* Task:
Rewrite the entries below, substituting "course_001" for every occurrence of "courseId123". Leave all other text unchanged.

* Provided information:
-------

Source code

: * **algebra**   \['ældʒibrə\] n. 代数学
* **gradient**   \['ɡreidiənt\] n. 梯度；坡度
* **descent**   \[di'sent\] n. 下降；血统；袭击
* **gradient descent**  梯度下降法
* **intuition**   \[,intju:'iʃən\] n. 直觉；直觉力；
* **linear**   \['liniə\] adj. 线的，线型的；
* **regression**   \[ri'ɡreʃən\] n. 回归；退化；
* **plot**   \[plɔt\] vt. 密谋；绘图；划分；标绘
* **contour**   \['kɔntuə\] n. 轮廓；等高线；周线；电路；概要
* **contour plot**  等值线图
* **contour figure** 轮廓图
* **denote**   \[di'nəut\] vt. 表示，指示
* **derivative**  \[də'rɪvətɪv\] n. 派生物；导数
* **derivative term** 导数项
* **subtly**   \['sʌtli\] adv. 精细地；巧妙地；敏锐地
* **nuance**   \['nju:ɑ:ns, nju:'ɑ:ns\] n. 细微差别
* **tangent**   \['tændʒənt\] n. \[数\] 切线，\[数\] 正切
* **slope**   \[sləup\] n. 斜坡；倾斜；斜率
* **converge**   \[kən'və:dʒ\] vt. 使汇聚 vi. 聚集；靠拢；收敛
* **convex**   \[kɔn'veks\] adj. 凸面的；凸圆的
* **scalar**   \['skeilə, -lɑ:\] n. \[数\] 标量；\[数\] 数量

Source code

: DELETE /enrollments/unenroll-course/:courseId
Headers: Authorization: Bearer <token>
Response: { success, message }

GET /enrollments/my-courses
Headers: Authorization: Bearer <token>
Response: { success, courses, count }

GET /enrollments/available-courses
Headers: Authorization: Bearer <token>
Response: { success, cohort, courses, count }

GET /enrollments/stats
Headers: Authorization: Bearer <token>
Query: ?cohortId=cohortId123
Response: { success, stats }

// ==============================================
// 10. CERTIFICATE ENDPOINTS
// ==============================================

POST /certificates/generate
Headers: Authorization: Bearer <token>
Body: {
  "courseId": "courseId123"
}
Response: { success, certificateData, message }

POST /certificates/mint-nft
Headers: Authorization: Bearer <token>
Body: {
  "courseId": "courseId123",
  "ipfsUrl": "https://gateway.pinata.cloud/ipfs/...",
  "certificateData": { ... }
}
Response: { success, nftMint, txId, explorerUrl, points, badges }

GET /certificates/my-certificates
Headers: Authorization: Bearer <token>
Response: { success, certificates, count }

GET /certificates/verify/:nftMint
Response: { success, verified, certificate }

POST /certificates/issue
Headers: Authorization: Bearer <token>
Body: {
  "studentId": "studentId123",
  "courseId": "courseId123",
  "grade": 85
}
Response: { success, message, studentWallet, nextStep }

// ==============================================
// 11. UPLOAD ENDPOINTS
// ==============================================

-------

* Response:
Source code

: * **algebra**   \['ældʒibrə\] n. 代数学
* **gradient**   \['ɡreidiənt\] n. 梯度；坡度
* **descent**   \[di'sent\] n. 下降；血统；袭击
* **gradient descent**  梯度下降法
* **intuition**   \[,intju:'iʃən\] n. 直觉；直觉力；
* **linear**   \['liniə\] adj. 线的，线型的；
* **regression**   \[ri'ɡreʃən\] n. 回归；退化；
* **plot**   \[plɔt\] vt. 密谋；绘图；划分；标绘
* **contour**   \['kɔntuə\] n. 轮廓；等高线；周线；电路；概要
* **contour plot**  等值线图
* **contour figure** 轮廓图
* **denote**   \[di'nəut\] vt. 表示，指示
* **derivative**  \[də'rɪvətɪv\] n. 派生物；导数
* **derivative term** 导数项
* **subtly**   \['sʌtli\] adv. 精细地；巧妙地；敏锐地
* **nuance**   \['nju:ɑ:ns, nju:'ɑ:ns\] n. 细微差别
* **tangent**   \['tændʒənt\] n. \[数\] 切线，\[数\] 正切
* **slope**   \[sləup\] n. 斜坡；倾斜；斜率
* **converge**   \[kən'və:dʒ\] vt. 使汇聚 vi. 聚集；靠拢；收敛
* **convex**   \[kɔn'veks\] adj. 凸面的；凸圆的
* **scalar**   \['skeilə, -lɑ:\] n. \[数\] 标量；\[数\] 数量

Source code

: DELETE /enrollments/unenroll-course/:courseId
Headers: Authorization: Bearer <token>
Response: { success, message }

GET /enrollments/my-courses
Headers: Authorization: Bearer <token>
Response: { success, courses, count }

GET /enrollments/available-courses
Headers: Authorization: Bearer <token>
Response: { success, cohort, courses, count }

GET /enrollments/stats
Headers: Authorization: Bearer <token>
Query: ?cohortId=cohortId123
Response: { success, stats }

// ==============================================
// 10. CERTIFICATE ENDPOINTS
// ==============================================

POST /certificates/generate
Headers: Authorization: Bearer <token>
Body: {
  "courseId": "course_001"
}
Response: { success, certificateData, message }

POST /certificates/mint-nft
Headers: Authorization: Bearer <token>
Body: {
  "courseId": "course_001",
  "ipfsUrl": "https://gateway.pinata.cloud/ipfs/...",
  "certificateData": { ... }
}
Response: { success, nftMint, txId, explorerUrl, points, badges }

GET /certificates/my-certificates
Headers: Authorization: Bearer <token>
Response: { success, certificates, count }

GET /certificates/verify/:nftMint
Response: { success, verified, certificate }

POST /certificates/issue
Headers: Authorization: Bearer <token>
Body: {
  "studentId": "studentId123",
  "courseId": "course_001",
  "grade": 85
}
Response: { success, message, studentWallet, nextStep }

// ==============================================
// 11. UPLOAD ENDPOINTS
// ==============================================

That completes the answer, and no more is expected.